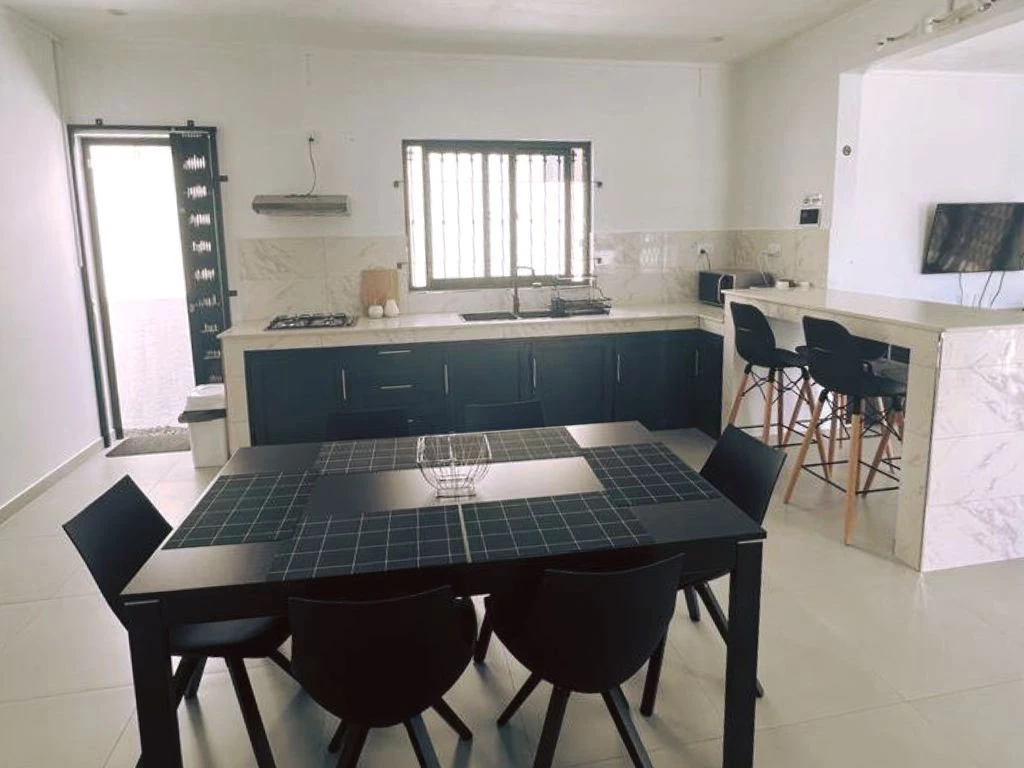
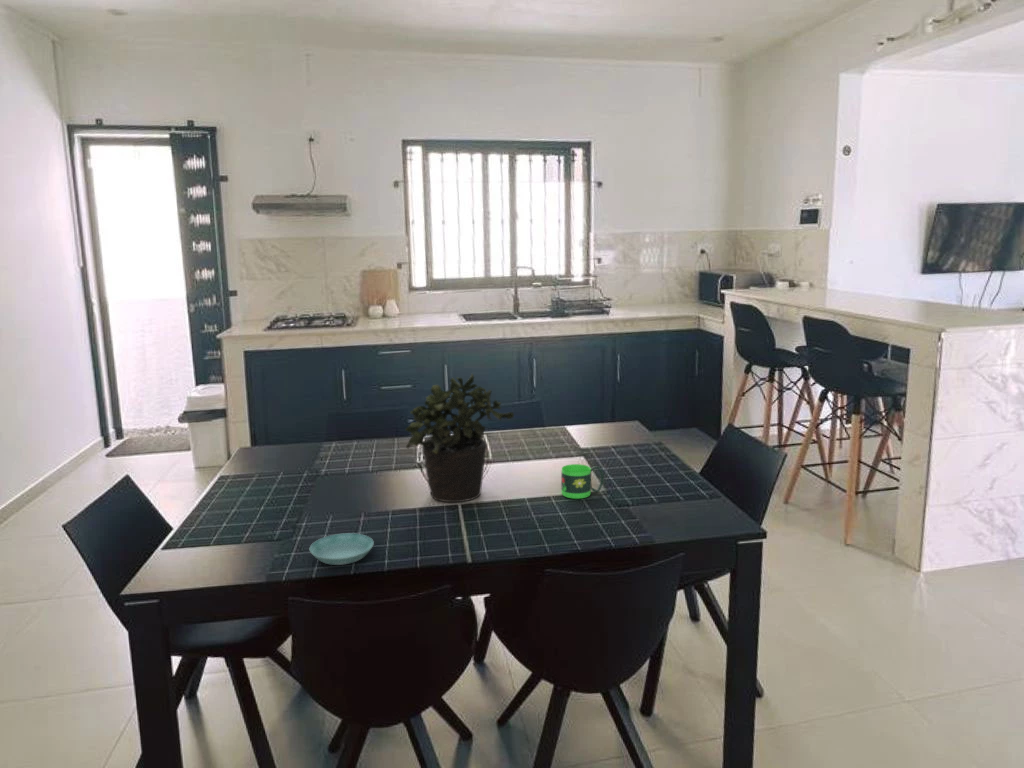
+ potted plant [404,373,515,503]
+ saucer [309,532,375,566]
+ mug [560,463,605,500]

- [TASK DIRECTIONS]
Give back the data exactly. Pictures stay out.

- [ANSWER TO THE PROBLEM]
+ potted plant [404,373,515,503]
+ saucer [309,532,375,566]
+ mug [560,463,605,500]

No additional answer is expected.